[Data for review Boundary: Start]
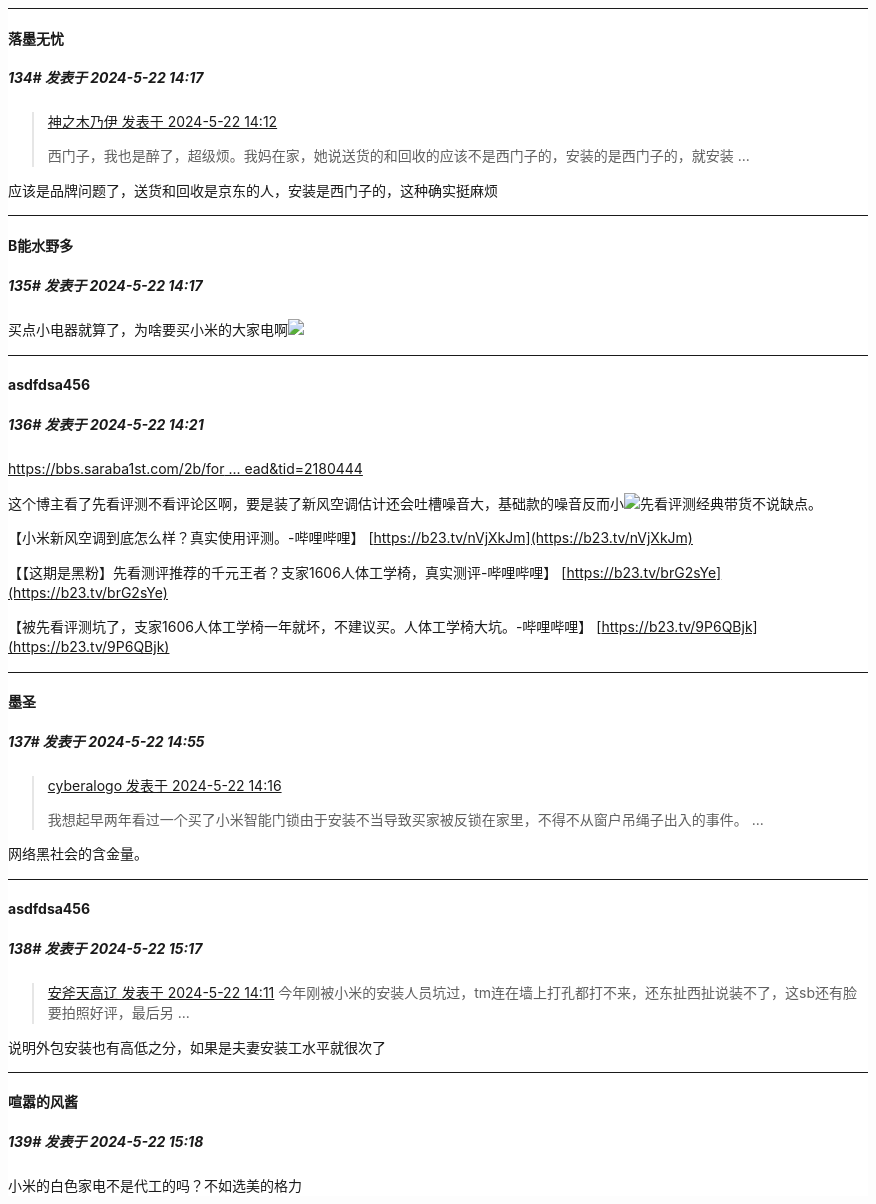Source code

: 
*****

####  落墨无忧  
##### 134#       发表于 2024-5-22 14:17

<blockquote><a href="httphttps://bbs.saraba1st.com/2b/forum.php?mod=redirect&amp;goto=findpost&amp;pid=64963942&amp;ptid=2184356" target="_blank">神之木乃伊 发表于 2024-5-22 14:12</a>

西门子，我也是醉了，超级烦。我妈在家，她说送货的和回收的应该不是西门子的，安装的是西门子的，就安装 ...</blockquote>
应该是品牌问题了，送货和回收是京东的人，安装是西门子的，这种确实挺麻烦

*****

####  B能水野多  
##### 135#       发表于 2024-5-22 14:17

买点小电器就算了，为啥要买小米的大家电啊<img src="https://static.saraba1st.com/image/smiley/face2017/065.png" referrerpolicy="no-referrer">

*****

####  asdfdsa456  
##### 136#       发表于 2024-5-22 14:21

[https://bbs.saraba1st.com/2b/for ... ead&amp;tid=2180444](https://bbs.saraba1st.com/2b/forum.php?mod=viewthread&amp;tid=2180444)

这个博主看了先看评测不看评论区啊，要是装了新风空调估计还会吐槽噪音大，基础款的噪音反而小<img src="https://static.saraba1st.com/image/smiley/face2017/009.gif" referrerpolicy="no-referrer">先看评测经典带货不说缺点。

【小米新风空调到底怎么样？真实使用评测。-哔哩哔哩】 [https://b23.tv/nVjXkJm](https://b23.tv/nVjXkJm)

【【这期是黑粉】先看测评推荐的千元王者？支家1606人体工学椅，真实测评-哔哩哔哩】 [https://b23.tv/brG2sYe](https://b23.tv/brG2sYe)

【被先看评测坑了，支家1606人体工学椅一年就坏，不建议买。人体工学椅大坑。-哔哩哔哩】 [https://b23.tv/9P6QBjk](https://b23.tv/9P6QBjk)


*****

####  墨圣  
##### 137#       发表于 2024-5-22 14:55

<blockquote><a href="httphttps://bbs.saraba1st.com/2b/forum.php?mod=redirect&amp;goto=findpost&amp;pid=64963978&amp;ptid=2184356" target="_blank">cyberalogo 发表于 2024-5-22 14:16</a>

我想起早两年看过一个买了小米智能门锁由于安装不当导致买家被反锁在家里，不得不从窗户吊绳子出入的事件。 ...</blockquote>
网络黑社会的含金量。


*****

####  asdfdsa456  
##### 138#       发表于 2024-5-22 15:17

<blockquote><a href="httphttps://bbs.saraba1st.com/2b/forum.php?mod=redirect&amp;goto=findpost&amp;pid=64963925&amp;ptid=2184356" target="_blank">安斧天高辽 发表于 2024-5-22 14:11</a>
今年刚被小米的安装人员坑过，tm连在墙上打孔都打不来，还东扯西扯说装不了，这sb还有脸要拍照好评，最后另 ...</blockquote>
说明外包安装也有高低之分，如果是夫妻安装工水平就很次了

*****

####  喧嚣的风酱  
##### 139#       发表于 2024-5-22 15:18

小米的白色家电不是代工的吗？不如选美的格力

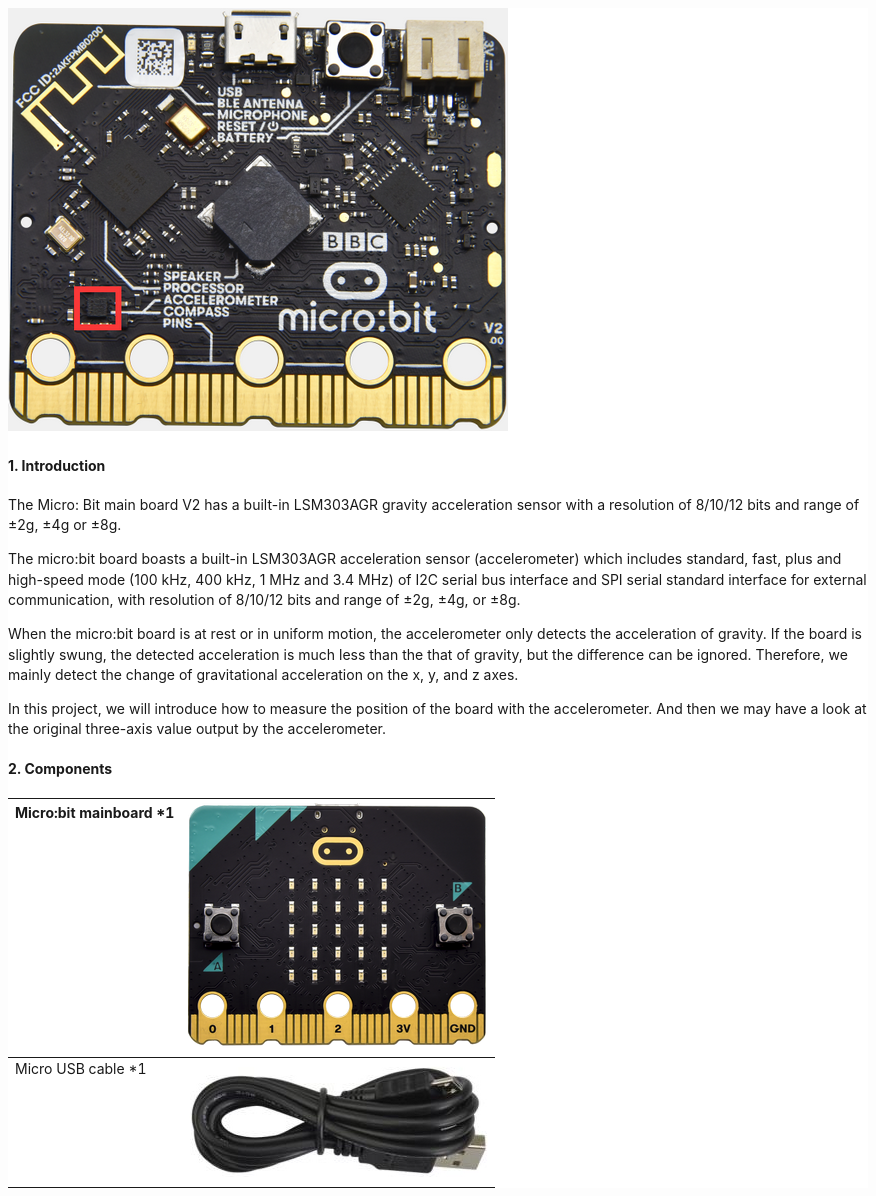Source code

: ![img](img/k65.png)

#### 1. Introduction
The Micro: Bit main board V2 has a built-in LSM303AGR gravity acceleration sensor with a resolution of 8/10/12 bits and range of ±2g, ±4g or ±8g.

The micro:bit board boasts a built-in LSM303AGR acceleration sensor (accelerometer) which includes standard, fast, plus and high-speed mode (100 kHz, 400 kHz, 1 MHz and 3.4 MHz) of I2C serial bus interface and SPI serial standard interface for external communication, with resolution of 8/10/12 bits and range of ±2g, ±4g, or ±8g.

When the micro:bit board is at rest or in uniform motion, the accelerometer only detects the acceleration of gravity. If the board is slightly swung, the detected acceleration is much less than the that of gravity, but the difference can be ignored. Therefore, we mainly detect the change of gravitational acceleration on the x, y, and z axes.

In this project, we will introduce how to measure the position of the board with the accelerometer. And then we may have a look at the original three-axis value output by the accelerometer.

#### 2. Components

| Micro:bit mainboard *1 | ![img](img/z1.png) |
| ---------------------- | ------------------ |
| Micro USB cable *1     | ![img](img/z2.png) |
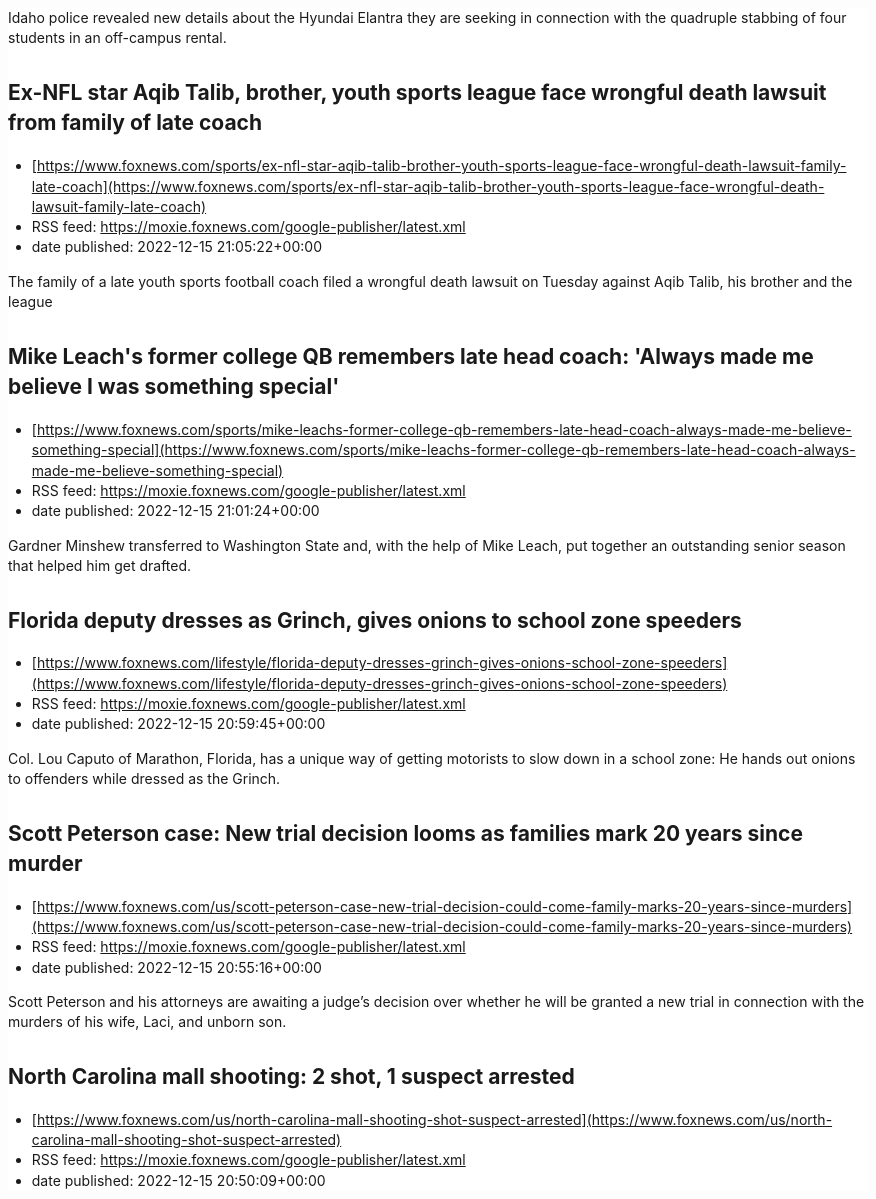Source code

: Idaho police revealed new details about the Hyundai Elantra they are seeking in connection with the quadruple stabbing of four students in an off-campus rental.

## Ex-NFL star Aqib Talib, brother, youth sports league face wrongful death lawsuit from family of late coach
 - [https://www.foxnews.com/sports/ex-nfl-star-aqib-talib-brother-youth-sports-league-face-wrongful-death-lawsuit-family-late-coach](https://www.foxnews.com/sports/ex-nfl-star-aqib-talib-brother-youth-sports-league-face-wrongful-death-lawsuit-family-late-coach)
 - RSS feed: https://moxie.foxnews.com/google-publisher/latest.xml
 - date published: 2022-12-15 21:05:22+00:00

The family of a late youth sports football coach filed a wrongful death lawsuit on Tuesday against Aqib Talib, his brother and the league

## Mike Leach's former college QB remembers late head coach: 'Always made me believe I was something special'
 - [https://www.foxnews.com/sports/mike-leachs-former-college-qb-remembers-late-head-coach-always-made-me-believe-something-special](https://www.foxnews.com/sports/mike-leachs-former-college-qb-remembers-late-head-coach-always-made-me-believe-something-special)
 - RSS feed: https://moxie.foxnews.com/google-publisher/latest.xml
 - date published: 2022-12-15 21:01:24+00:00

Gardner Minshew transferred to Washington State and, with the help of Mike Leach, put together an outstanding senior season that helped him get drafted.

## Florida deputy dresses as Grinch, gives onions to school zone speeders
 - [https://www.foxnews.com/lifestyle/florida-deputy-dresses-grinch-gives-onions-school-zone-speeders](https://www.foxnews.com/lifestyle/florida-deputy-dresses-grinch-gives-onions-school-zone-speeders)
 - RSS feed: https://moxie.foxnews.com/google-publisher/latest.xml
 - date published: 2022-12-15 20:59:45+00:00

Col. Lou Caputo of Marathon, Florida, has a unique way of getting motorists to slow down in a school zone: He hands out onions to offenders while dressed as the Grinch.

## Scott Peterson case: New trial decision looms as families mark 20 years since murder
 - [https://www.foxnews.com/us/scott-peterson-case-new-trial-decision-could-come-family-marks-20-years-since-murders](https://www.foxnews.com/us/scott-peterson-case-new-trial-decision-could-come-family-marks-20-years-since-murders)
 - RSS feed: https://moxie.foxnews.com/google-publisher/latest.xml
 - date published: 2022-12-15 20:55:16+00:00

Scott Peterson and his attorneys are awaiting a judge’s decision over whether he will be granted a new trial in connection with the murders of his wife, Laci, and unborn son.

## North Carolina mall shooting: 2 shot, 1 suspect arrested
 - [https://www.foxnews.com/us/north-carolina-mall-shooting-shot-suspect-arrested](https://www.foxnews.com/us/north-carolina-mall-shooting-shot-suspect-arrested)
 - RSS feed: https://moxie.foxnews.com/google-publisher/latest.xml
 - date published: 2022-12-15 20:50:09+00:00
[Data for review Boundary: End]
_Work instructions:_
Could you print all the entries exactly as they stand, with the pictures left out?

_Response for this exercise:_
Source code

: 
*****

####  落墨无忧  
##### 134#       发表于 2024-5-22 14:17

<blockquote><a href="httphttps://bbs.saraba1st.com/2b/forum.php?mod=redirect&amp;goto=findpost&amp;pid=64963942&amp;ptid=2184356" target="_blank">神之木乃伊 发表于 2024-5-22 14:12</a>

西门子，我也是醉了，超级烦。我妈在家，她说送货的和回收的应该不是西门子的，安装的是西门子的，就安装 ...</blockquote>
应该是品牌问题了，送货和回收是京东的人，安装是西门子的，这种确实挺麻烦

*****

####  B能水野多  
##### 135#       发表于 2024-5-22 14:17

买点小电器就算了，为啥要买小米的大家电啊<img src="https://static.saraba1st.com/image/smiley/face2017/065.png" referrerpolicy="no-referrer">

*****

####  asdfdsa456  
##### 136#       发表于 2024-5-22 14:21

[https://bbs.saraba1st.com/2b/for ... ead&amp;tid=2180444](https://bbs.saraba1st.com/2b/forum.php?mod=viewthread&amp;tid=2180444)

这个博主看了先看评测不看评论区啊，要是装了新风空调估计还会吐槽噪音大，基础款的噪音反而小<img src="https://static.saraba1st.com/image/smiley/face2017/009.gif" referrerpolicy="no-referrer">先看评测经典带货不说缺点。

【小米新风空调到底怎么样？真实使用评测。-哔哩哔哩】 [https://b23.tv/nVjXkJm](https://b23.tv/nVjXkJm)

【【这期是黑粉】先看测评推荐的千元王者？支家1606人体工学椅，真实测评-哔哩哔哩】 [https://b23.tv/brG2sYe](https://b23.tv/brG2sYe)

【被先看评测坑了，支家1606人体工学椅一年就坏，不建议买。人体工学椅大坑。-哔哩哔哩】 [https://b23.tv/9P6QBjk](https://b23.tv/9P6QBjk)


*****

####  墨圣  
##### 137#       发表于 2024-5-22 14:55

<blockquote><a href="httphttps://bbs.saraba1st.com/2b/forum.php?mod=redirect&amp;goto=findpost&amp;pid=64963978&amp;ptid=2184356" target="_blank">cyberalogo 发表于 2024-5-22 14:16</a>

我想起早两年看过一个买了小米智能门锁由于安装不当导致买家被反锁在家里，不得不从窗户吊绳子出入的事件。 ...</blockquote>
网络黑社会的含金量。


*****

####  asdfdsa456  
##### 138#       发表于 2024-5-22 15:17

<blockquote><a href="httphttps://bbs.saraba1st.com/2b/forum.php?mod=redirect&amp;goto=findpost&amp;pid=64963925&amp;ptid=2184356" target="_blank">安斧天高辽 发表于 2024-5-22 14:11</a>
今年刚被小米的安装人员坑过，tm连在墙上打孔都打不来，还东扯西扯说装不了，这sb还有脸要拍照好评，最后另 ...</blockquote>
说明外包安装也有高低之分，如果是夫妻安装工水平就很次了

*****

####  喧嚣的风酱  
##### 139#       发表于 2024-5-22 15:18

小米的白色家电不是代工的吗？不如选美的格力

Source code

: ![img](img/k65.png)

#### 1. Introduction
The Micro: Bit main board V2 has a built-in LSM303AGR gravity acceleration sensor with a resolution of 8/10/12 bits and range of ±2g, ±4g or ±8g.

The micro:bit board boasts a built-in LSM303AGR acceleration sensor (accelerometer) which includes standard, fast, plus and high-speed mode (100 kHz, 400 kHz, 1 MHz and 3.4 MHz) of I2C serial bus interface and SPI serial standard interface for external communication, with resolution of 8/10/12 bits and range of ±2g, ±4g, or ±8g.

When the micro:bit board is at rest or in uniform motion, the accelerometer only detects the acceleration of gravity. If the board is slightly swung, the detected acceleration is much less than the that of gravity, but the difference can be ignored. Therefore, we mainly detect the change of gravitational acceleration on the x, y, and z axes.

In this project, we will introduce how to measure the position of the board with the accelerometer. And then we may have a look at the original three-axis value output by the accelerometer.

#### 2. Components

| Micro:bit mainboard *1 | ![img](img/z1.png) |
| ---------------------- | ------------------ |
| Micro USB cable *1     | ![img](img/z2.png) |
Source code

: Idaho police revealed new details about the Hyundai Elantra they are seeking in connection with the quadruple stabbing of four students in an off-campus rental.

## Ex-NFL star Aqib Talib, brother, youth sports league face wrongful death lawsuit from family of late coach
 - [https://www.foxnews.com/sports/ex-nfl-star-aqib-talib-brother-youth-sports-league-face-wrongful-death-lawsuit-family-late-coach](https://www.foxnews.com/sports/ex-nfl-star-aqib-talib-brother-youth-sports-league-face-wrongful-death-lawsuit-family-late-coach)
 - RSS feed: https://moxie.foxnews.com/google-publisher/latest.xml
 - date published: 2022-12-15 21:05:22+00:00

The family of a late youth sports football coach filed a wrongful death lawsuit on Tuesday against Aqib Talib, his brother and the league

## Mike Leach's former college QB remembers late head coach: 'Always made me believe I was something special'
 - [https://www.foxnews.com/sports/mike-leachs-former-college-qb-remembers-late-head-coach-always-made-me-believe-something-special](https://www.foxnews.com/sports/mike-leachs-former-college-qb-remembers-late-head-coach-always-made-me-believe-something-special)
 - RSS feed: https://moxie.foxnews.com/google-publisher/latest.xml
 - date published: 2022-12-15 21:01:24+00:00

Gardner Minshew transferred to Washington State and, with the help of Mike Leach, put together an outstanding senior season that helped him get drafted.

## Florida deputy dresses as Grinch, gives onions to school zone speeders
 - [https://www.foxnews.com/lifestyle/florida-deputy-dresses-grinch-gives-onions-school-zone-speeders](https://www.foxnews.com/lifestyle/florida-deputy-dresses-grinch-gives-onions-school-zone-speeders)
 - RSS feed: https://moxie.foxnews.com/google-publisher/latest.xml
 - date published: 2022-12-15 20:59:45+00:00

Col. Lou Caputo of Marathon, Florida, has a unique way of getting motorists to slow down in a school zone: He hands out onions to offenders while dressed as the Grinch.

## Scott Peterson case: New trial decision looms as families mark 20 years since murder
 - [https://www.foxnews.com/us/scott-peterson-case-new-trial-decision-could-come-family-marks-20-years-since-murders](https://www.foxnews.com/us/scott-peterson-case-new-trial-decision-could-come-family-marks-20-years-since-murders)
 - RSS feed: https://moxie.foxnews.com/google-publisher/latest.xml
 - date published: 2022-12-15 20:55:16+00:00

Scott Peterson and his attorneys are awaiting a judge’s decision over whether he will be granted a new trial in connection with the murders of his wife, Laci, and unborn son.

## North Carolina mall shooting: 2 shot, 1 suspect arrested
 - [https://www.foxnews.com/us/north-carolina-mall-shooting-shot-suspect-arrested](https://www.foxnews.com/us/north-carolina-mall-shooting-shot-suspect-arrested)
 - RSS feed: https://moxie.foxnews.com/google-publisher/latest.xml
 - date published: 2022-12-15 20:50:09+00:00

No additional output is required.